Yes, I would take it over a SparkEV, SmartFor2 ED or even a bare bones LEAF S

The batteries alone would be in the $10-15K range. AFAIK one of the reasons Tesla have gone for high performance/luxury cars to make the batteries a smaller percentage of the street-value.

If you have a petrol car at $10K and a similar electric one at $15K it’s a tough sell compared to a $25K petrol car and $30K electric.

It’s called the Spark EV.

GM could have had this car become their Nissan Leaf but they blew it big time. What is funny is how Nissan and Tesla are each building more EV’s in one month then this car had in it’s several year production run.

I personally think that Who Killed the Electric Car helped fuel the modern 2010’s EV movement.

I’ve thought about that too. With only 1,117 EV1s built, Nissan sells more than that in a single month. And sorry to Warren, but the Leaf is a much better car than an EV1.

By that logic, the Ford F150 is the best vehicle on the planet.

I wasn’t saying the Leaf is better simply because they sell more of them. The Leaf is far more reliable and has far better utility since it can seat 5 people, has more cargo room, and can be quick-charged.

I didn’t mean literally putting a lithium battery into the EV1. A modern version of the EV1 would be every bit as reliable as a Leaf, and have quick charge capability.

The utility of the Leaf, if you define that as range, goes down with every passenger you add. None of the Leaf owners I know carry any passengers on their daily commute, which is the vast majority of their miles. When they do carry two or three extra people, they are very concerned about their range

This idea did give me the idea of conducting a experiment with a EV1 or even a electric car conversion that uses lead acid batteries. Seeing how many pounds changing to lithium would save off of the existing car with the same volume of batteries. Or how many pounds you could knock off of a car by changing over to lithium to get the same amount of range you could have with lead acid batteries. The end result of the project would to see how much of a improvement does weight and lithium batteries really add to a existing lead acid EV. The biggest thing in the I have had with this project from a thought version of it is that I have not been able to get a cost estimate from any of the major battery makers in how much this project would cost.

§ **Supplied data**:
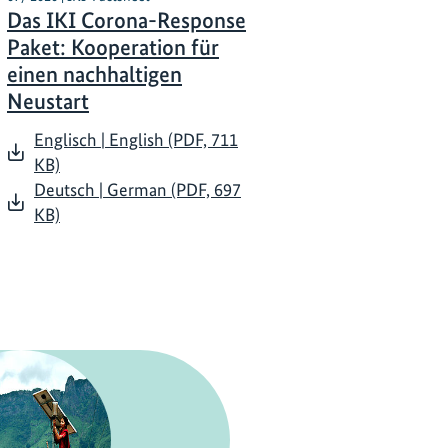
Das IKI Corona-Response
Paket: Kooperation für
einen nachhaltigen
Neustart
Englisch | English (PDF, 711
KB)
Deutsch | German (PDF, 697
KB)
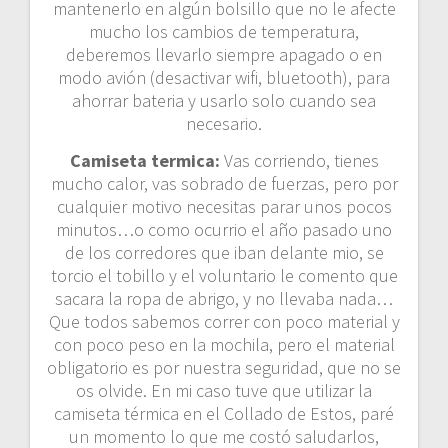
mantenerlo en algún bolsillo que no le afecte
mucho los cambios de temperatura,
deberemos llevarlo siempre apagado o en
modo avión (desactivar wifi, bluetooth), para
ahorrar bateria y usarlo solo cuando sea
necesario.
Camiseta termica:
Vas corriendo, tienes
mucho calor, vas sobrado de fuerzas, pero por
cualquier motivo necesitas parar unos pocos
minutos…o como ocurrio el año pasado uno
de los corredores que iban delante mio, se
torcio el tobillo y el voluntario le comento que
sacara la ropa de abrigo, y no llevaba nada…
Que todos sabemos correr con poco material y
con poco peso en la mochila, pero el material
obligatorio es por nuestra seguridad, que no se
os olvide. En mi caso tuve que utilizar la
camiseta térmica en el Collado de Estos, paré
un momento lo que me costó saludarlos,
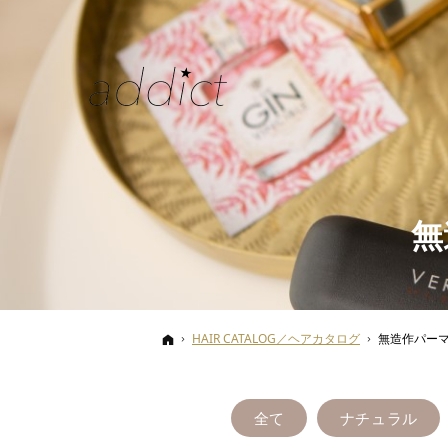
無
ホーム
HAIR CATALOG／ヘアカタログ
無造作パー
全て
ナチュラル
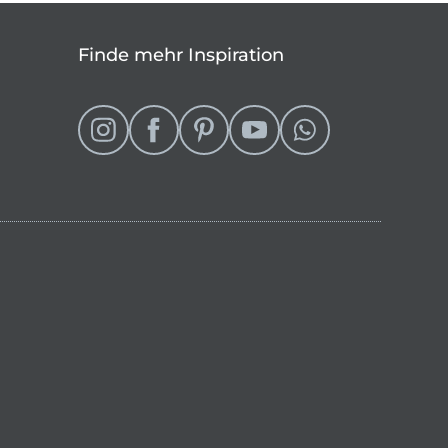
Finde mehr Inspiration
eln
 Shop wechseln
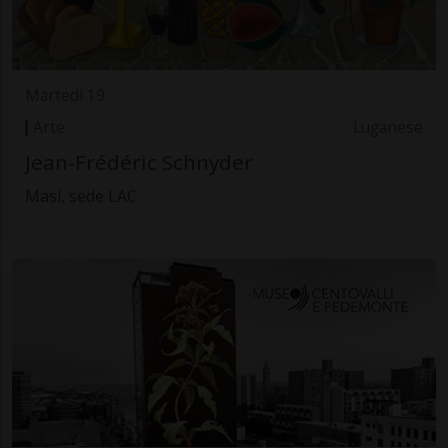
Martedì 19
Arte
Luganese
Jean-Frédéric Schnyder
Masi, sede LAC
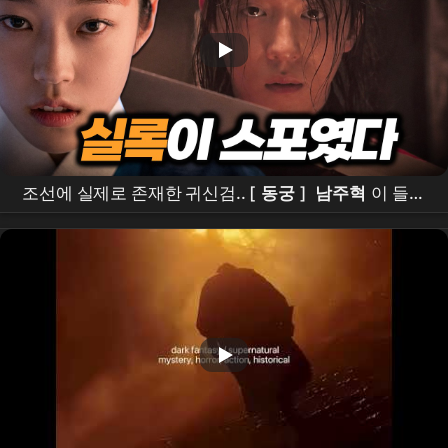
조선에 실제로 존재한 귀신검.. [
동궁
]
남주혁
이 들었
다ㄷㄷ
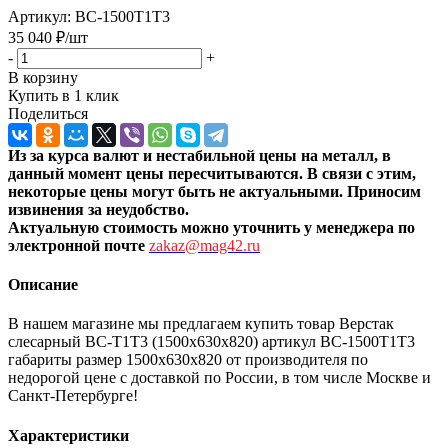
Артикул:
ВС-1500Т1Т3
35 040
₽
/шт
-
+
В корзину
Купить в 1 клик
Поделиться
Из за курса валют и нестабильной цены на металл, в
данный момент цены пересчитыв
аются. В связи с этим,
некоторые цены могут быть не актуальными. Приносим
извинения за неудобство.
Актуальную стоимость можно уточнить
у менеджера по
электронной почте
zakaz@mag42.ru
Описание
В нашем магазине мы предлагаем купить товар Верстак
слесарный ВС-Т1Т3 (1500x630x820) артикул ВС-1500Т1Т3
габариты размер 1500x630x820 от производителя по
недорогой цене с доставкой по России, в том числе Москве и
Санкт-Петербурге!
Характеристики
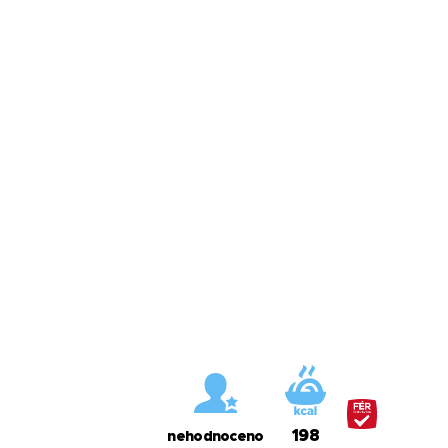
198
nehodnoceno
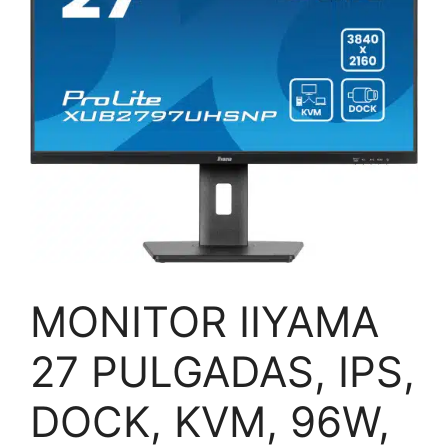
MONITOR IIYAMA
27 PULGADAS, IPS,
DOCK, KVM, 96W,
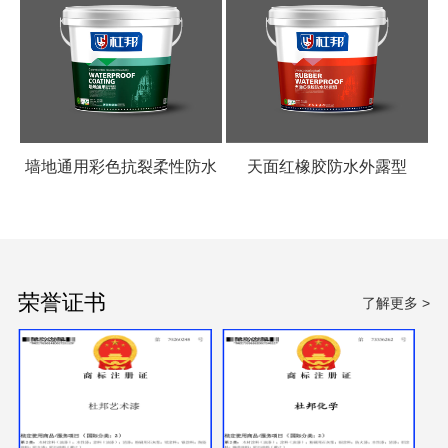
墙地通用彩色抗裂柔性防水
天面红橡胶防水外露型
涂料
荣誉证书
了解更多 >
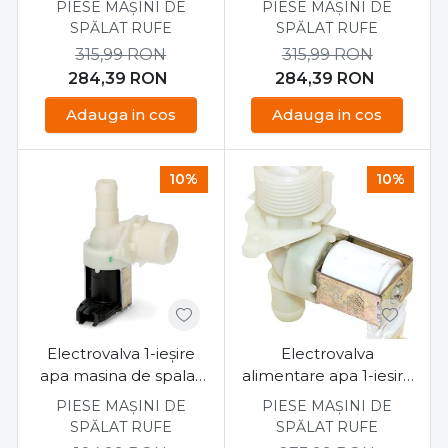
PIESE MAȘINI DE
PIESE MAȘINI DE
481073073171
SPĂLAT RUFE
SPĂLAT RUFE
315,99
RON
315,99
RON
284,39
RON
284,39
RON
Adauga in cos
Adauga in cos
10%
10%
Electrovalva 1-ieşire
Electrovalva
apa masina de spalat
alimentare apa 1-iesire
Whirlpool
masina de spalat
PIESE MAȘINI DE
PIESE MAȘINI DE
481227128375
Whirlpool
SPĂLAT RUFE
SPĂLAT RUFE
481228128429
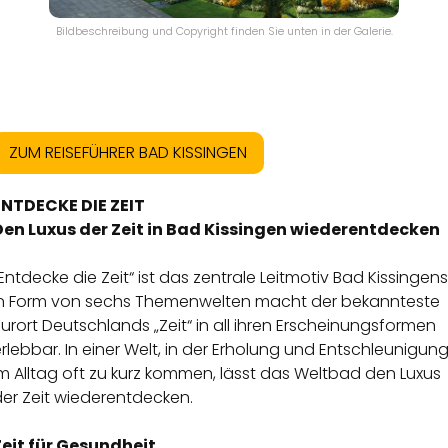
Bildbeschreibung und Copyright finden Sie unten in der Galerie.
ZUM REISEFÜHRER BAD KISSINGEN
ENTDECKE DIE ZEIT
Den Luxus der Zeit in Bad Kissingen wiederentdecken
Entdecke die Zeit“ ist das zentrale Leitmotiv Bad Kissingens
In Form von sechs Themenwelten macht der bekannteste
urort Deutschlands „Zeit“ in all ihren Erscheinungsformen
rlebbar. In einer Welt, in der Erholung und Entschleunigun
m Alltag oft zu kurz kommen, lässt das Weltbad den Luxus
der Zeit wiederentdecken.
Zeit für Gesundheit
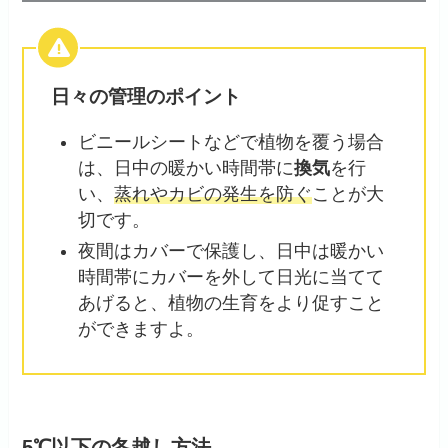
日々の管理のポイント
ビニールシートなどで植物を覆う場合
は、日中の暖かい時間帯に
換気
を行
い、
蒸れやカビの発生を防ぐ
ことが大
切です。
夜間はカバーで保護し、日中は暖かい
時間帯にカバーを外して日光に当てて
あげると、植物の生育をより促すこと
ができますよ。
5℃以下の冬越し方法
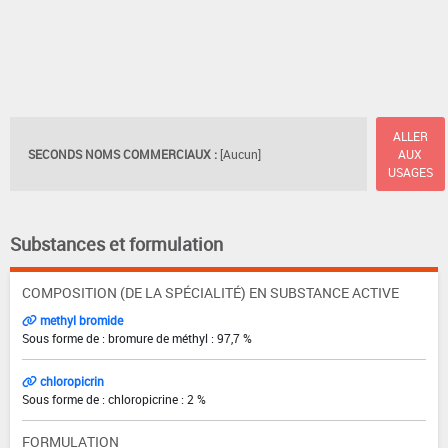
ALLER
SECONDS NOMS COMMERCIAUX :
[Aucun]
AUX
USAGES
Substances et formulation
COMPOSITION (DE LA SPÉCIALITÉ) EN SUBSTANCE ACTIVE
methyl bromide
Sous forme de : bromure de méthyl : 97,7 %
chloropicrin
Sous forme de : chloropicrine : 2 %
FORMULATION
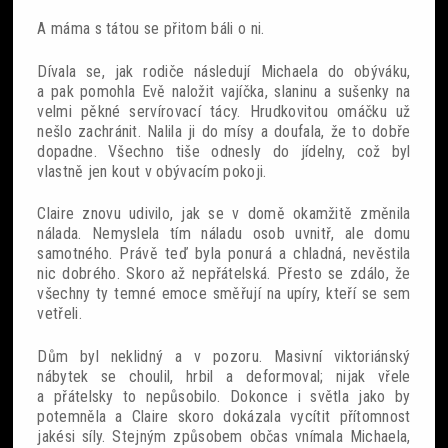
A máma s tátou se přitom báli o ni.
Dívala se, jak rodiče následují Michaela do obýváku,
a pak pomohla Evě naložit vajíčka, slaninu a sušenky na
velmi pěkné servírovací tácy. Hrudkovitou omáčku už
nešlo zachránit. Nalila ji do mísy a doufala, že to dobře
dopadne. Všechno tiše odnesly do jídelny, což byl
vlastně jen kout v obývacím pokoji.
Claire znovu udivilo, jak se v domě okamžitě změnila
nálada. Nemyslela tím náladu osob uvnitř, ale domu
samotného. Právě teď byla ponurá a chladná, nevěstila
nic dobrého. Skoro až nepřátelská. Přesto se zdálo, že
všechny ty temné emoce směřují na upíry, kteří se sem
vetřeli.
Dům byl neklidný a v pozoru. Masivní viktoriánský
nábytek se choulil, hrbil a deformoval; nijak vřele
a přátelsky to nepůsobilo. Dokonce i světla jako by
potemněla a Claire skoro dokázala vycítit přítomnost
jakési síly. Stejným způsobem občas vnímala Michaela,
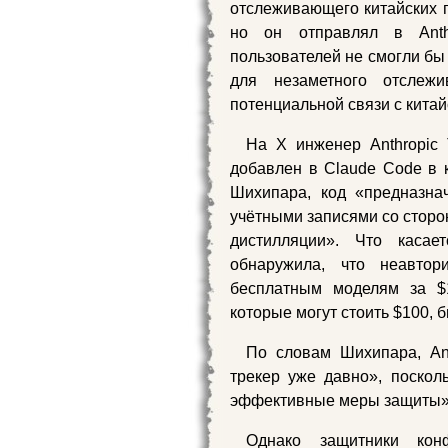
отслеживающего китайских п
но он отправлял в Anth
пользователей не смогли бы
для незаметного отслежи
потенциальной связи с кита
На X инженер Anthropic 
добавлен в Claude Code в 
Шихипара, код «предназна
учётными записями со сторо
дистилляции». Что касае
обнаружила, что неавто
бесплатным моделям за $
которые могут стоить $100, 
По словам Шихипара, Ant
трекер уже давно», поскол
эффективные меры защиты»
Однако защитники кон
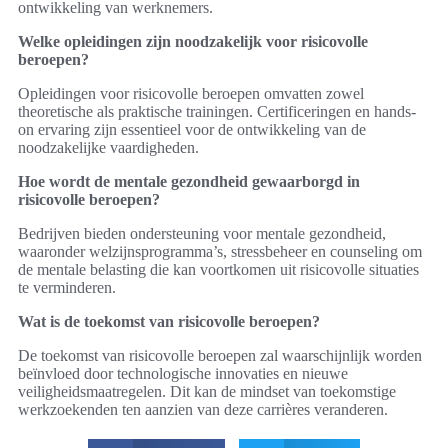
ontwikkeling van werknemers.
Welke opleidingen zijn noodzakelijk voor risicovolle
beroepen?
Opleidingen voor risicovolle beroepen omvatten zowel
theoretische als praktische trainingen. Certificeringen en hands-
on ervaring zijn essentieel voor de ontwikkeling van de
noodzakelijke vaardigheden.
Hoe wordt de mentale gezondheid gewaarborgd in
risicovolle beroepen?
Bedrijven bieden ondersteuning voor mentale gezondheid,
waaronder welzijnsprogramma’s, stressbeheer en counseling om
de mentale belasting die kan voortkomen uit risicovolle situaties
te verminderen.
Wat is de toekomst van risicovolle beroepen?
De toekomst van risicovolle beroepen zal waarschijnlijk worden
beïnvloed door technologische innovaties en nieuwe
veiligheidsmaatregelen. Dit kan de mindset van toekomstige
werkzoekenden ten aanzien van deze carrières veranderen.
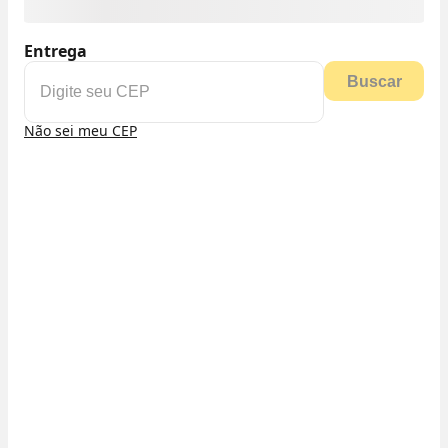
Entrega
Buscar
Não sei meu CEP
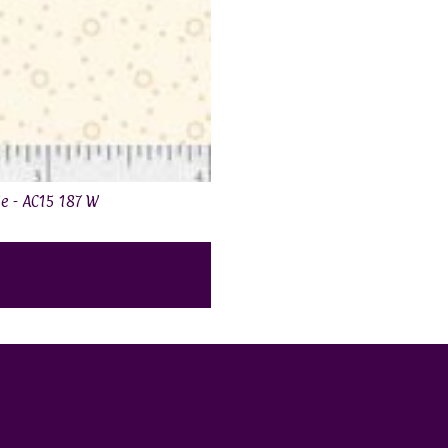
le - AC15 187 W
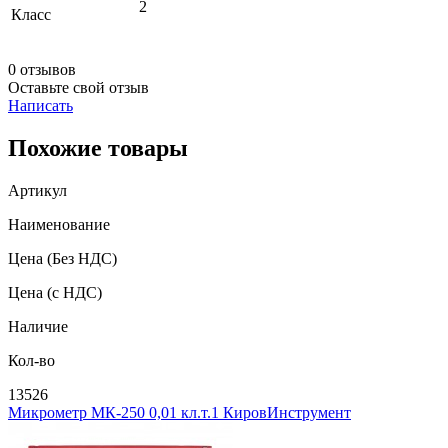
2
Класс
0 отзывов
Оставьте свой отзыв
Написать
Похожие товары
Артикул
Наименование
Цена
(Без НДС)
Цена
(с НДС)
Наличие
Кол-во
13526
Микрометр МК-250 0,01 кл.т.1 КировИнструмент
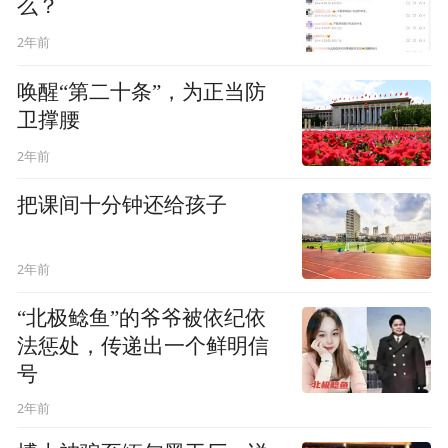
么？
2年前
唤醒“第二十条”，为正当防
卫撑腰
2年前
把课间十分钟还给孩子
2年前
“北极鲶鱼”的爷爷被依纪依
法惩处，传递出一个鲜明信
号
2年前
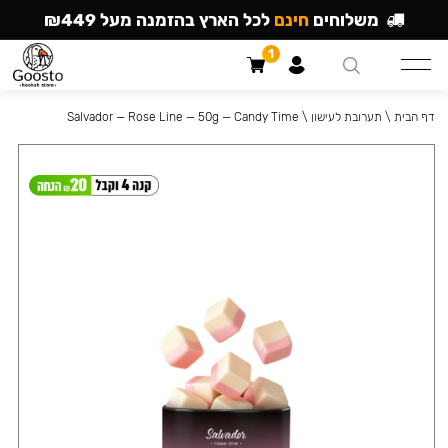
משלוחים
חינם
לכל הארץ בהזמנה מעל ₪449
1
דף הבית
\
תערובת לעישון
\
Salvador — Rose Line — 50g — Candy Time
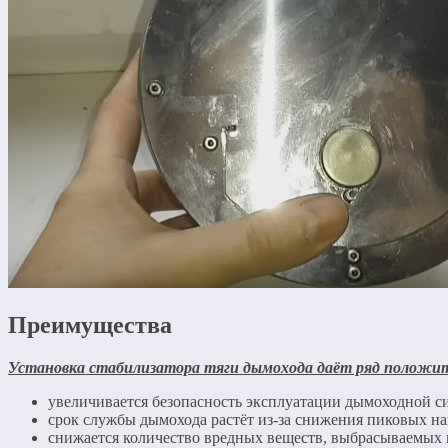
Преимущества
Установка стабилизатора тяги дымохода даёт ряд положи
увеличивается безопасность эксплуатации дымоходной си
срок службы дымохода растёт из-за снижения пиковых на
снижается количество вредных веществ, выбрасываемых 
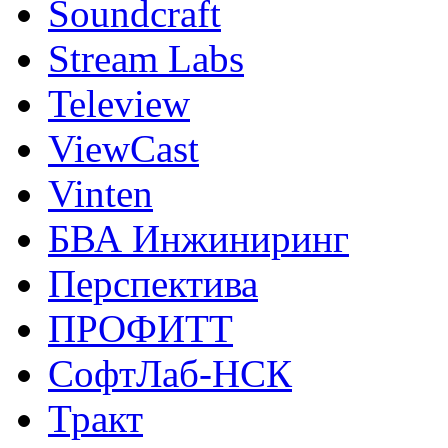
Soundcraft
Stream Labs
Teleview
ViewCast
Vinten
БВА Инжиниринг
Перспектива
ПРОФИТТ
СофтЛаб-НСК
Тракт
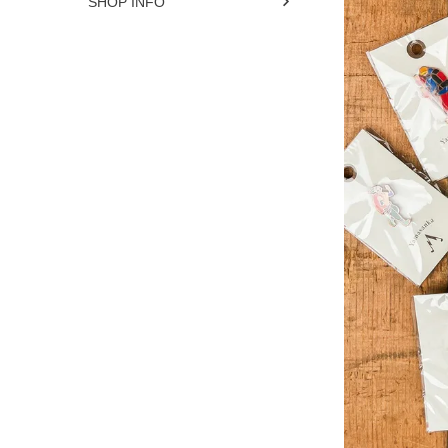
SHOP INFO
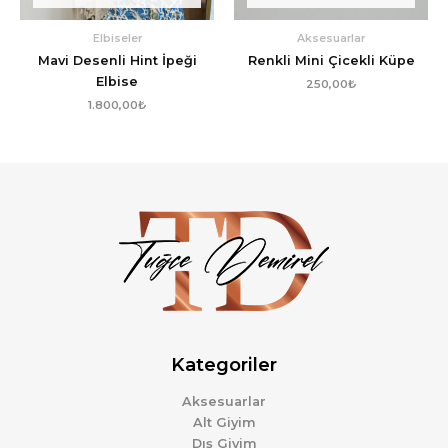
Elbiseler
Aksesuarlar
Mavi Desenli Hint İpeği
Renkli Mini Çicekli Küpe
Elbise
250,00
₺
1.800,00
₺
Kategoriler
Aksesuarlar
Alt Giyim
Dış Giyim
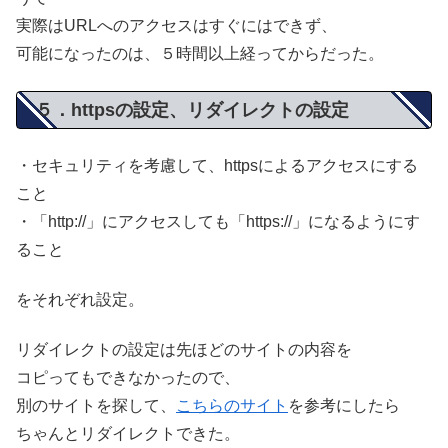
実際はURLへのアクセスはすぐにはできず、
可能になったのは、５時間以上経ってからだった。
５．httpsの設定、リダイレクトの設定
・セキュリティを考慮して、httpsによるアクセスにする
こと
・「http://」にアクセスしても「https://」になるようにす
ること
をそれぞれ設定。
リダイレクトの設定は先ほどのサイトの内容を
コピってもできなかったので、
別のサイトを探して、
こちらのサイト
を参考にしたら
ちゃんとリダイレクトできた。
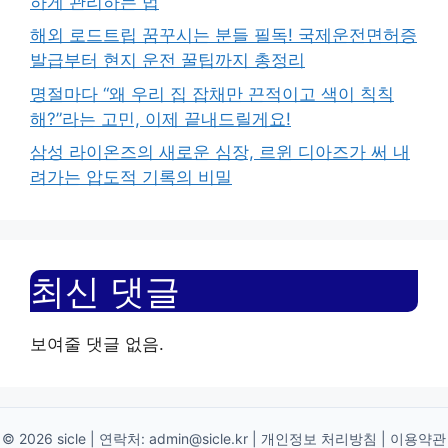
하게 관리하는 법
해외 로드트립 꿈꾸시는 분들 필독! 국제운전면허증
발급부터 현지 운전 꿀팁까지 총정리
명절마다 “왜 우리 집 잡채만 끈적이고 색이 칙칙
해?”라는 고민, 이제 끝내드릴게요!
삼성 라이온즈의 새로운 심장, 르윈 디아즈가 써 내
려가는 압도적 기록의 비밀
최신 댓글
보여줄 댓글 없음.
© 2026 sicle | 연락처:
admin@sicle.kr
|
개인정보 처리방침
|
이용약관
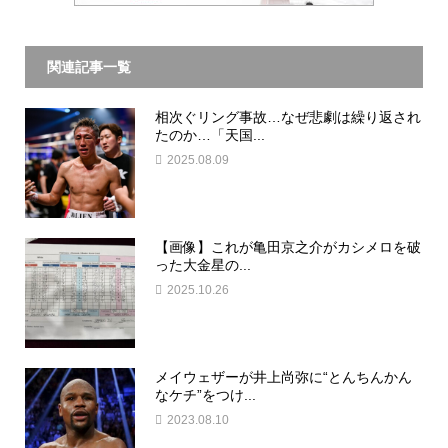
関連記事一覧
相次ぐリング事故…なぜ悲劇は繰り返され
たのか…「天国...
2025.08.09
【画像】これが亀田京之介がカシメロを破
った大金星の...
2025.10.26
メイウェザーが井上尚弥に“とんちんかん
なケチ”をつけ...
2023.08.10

§ **Assignment**: Resume the forum discussion about the EV1, the Leaf and other electric cars, writing what follows its last sentence.

§ **Exercise answer**:
Check the conversions on EV Album. Many have converted from their original lead acid batteries to lithium. Many of those are truck conversions. None have regretted it. Huge reductions in weight, and big range and performance increase. About the same dollars per mile, because of the poor life of lead acid under EV current loads.

If they invent a EV that can do the same things as that truck and is the same size of it with a 200 to 300 mile range with a fast charger on it that gas guzzling truck will become obsolete over night. In that those trucks only get 15 to 20 miles a gallon.

Dr. Kenneth Noisewater

Batteries back then were _really_ not up to the task. Without densities >= 100Wh/kg EV1 is basically a station car or Volt sans onboard generator.

It would be cool to see a hot-rodded EV1 with modern motor between the rear axles and LiIon battery though.

What should happen is that GM should realize that history has passed on from whatever their deal was with Chevron to destroy the EV1s out there. Its true that most are gone, but the remaining ones (outside the Smithsonian) could be restored if GM would let them, or even help out.

The car belongs to history and is a valuable piece of history. Let the few remaining examples get restored.

What an admission this would be that GM did something wrong! Sure Mr. Wagoner’s confession and the production of the Volt were to a large part a redemption, however there is a large number of GM folks and fans who would not admit even today what a disaster was the destruction of the EV1s.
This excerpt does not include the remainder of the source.